Data excerpts =
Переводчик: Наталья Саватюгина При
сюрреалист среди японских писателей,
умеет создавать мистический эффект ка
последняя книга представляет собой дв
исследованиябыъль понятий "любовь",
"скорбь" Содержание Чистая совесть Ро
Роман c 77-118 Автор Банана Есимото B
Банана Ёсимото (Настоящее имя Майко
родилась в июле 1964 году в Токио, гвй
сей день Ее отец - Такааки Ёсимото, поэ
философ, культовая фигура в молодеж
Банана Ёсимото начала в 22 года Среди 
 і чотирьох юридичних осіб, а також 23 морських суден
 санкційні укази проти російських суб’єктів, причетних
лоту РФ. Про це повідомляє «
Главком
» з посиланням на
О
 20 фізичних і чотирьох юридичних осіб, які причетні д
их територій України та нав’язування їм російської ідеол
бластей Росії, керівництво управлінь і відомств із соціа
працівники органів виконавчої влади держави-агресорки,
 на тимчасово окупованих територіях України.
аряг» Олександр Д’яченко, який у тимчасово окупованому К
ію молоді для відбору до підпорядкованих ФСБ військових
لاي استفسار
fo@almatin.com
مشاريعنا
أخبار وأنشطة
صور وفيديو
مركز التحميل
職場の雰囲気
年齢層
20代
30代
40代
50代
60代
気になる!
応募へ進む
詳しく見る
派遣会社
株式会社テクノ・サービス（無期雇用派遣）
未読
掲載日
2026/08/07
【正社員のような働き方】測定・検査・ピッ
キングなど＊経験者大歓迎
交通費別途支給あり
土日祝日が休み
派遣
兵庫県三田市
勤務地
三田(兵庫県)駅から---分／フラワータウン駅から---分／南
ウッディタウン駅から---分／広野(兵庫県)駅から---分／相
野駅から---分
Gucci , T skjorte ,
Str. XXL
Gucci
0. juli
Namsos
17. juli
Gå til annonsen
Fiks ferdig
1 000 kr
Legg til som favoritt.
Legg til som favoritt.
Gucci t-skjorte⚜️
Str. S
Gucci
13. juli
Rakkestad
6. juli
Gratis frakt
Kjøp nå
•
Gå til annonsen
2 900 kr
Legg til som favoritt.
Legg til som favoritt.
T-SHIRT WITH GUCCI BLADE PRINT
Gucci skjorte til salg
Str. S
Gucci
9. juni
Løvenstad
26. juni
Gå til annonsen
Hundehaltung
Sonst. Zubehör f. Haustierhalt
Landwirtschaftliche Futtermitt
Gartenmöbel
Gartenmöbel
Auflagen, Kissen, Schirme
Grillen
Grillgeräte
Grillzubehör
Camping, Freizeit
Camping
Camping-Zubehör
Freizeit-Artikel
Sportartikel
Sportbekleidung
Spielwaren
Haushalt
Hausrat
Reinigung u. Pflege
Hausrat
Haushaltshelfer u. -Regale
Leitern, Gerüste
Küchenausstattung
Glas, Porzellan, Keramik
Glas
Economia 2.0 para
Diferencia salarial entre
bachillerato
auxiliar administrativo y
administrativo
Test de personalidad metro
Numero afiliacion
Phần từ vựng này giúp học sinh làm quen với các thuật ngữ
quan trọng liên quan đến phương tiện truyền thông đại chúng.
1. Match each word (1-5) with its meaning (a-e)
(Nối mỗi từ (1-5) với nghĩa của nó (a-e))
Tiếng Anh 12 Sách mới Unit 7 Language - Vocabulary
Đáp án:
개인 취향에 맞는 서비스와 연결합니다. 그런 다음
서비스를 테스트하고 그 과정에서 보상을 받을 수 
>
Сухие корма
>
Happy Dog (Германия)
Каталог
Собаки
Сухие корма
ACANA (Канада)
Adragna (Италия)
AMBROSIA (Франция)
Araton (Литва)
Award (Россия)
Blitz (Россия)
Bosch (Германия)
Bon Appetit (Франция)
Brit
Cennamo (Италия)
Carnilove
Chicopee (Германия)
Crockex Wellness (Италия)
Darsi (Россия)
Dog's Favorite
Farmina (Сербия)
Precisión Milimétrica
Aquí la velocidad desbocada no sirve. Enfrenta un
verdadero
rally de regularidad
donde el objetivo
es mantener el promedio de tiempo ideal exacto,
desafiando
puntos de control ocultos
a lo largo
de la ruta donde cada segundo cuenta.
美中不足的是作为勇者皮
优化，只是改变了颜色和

Directions =
Which lines in the material contain the word "осіб"? Pull each of them out.

The completed task =
 і чотирьох юридичних осіб, а також 23 морських суден
 20 фізичних і чотирьох юридичних осіб, які причетні д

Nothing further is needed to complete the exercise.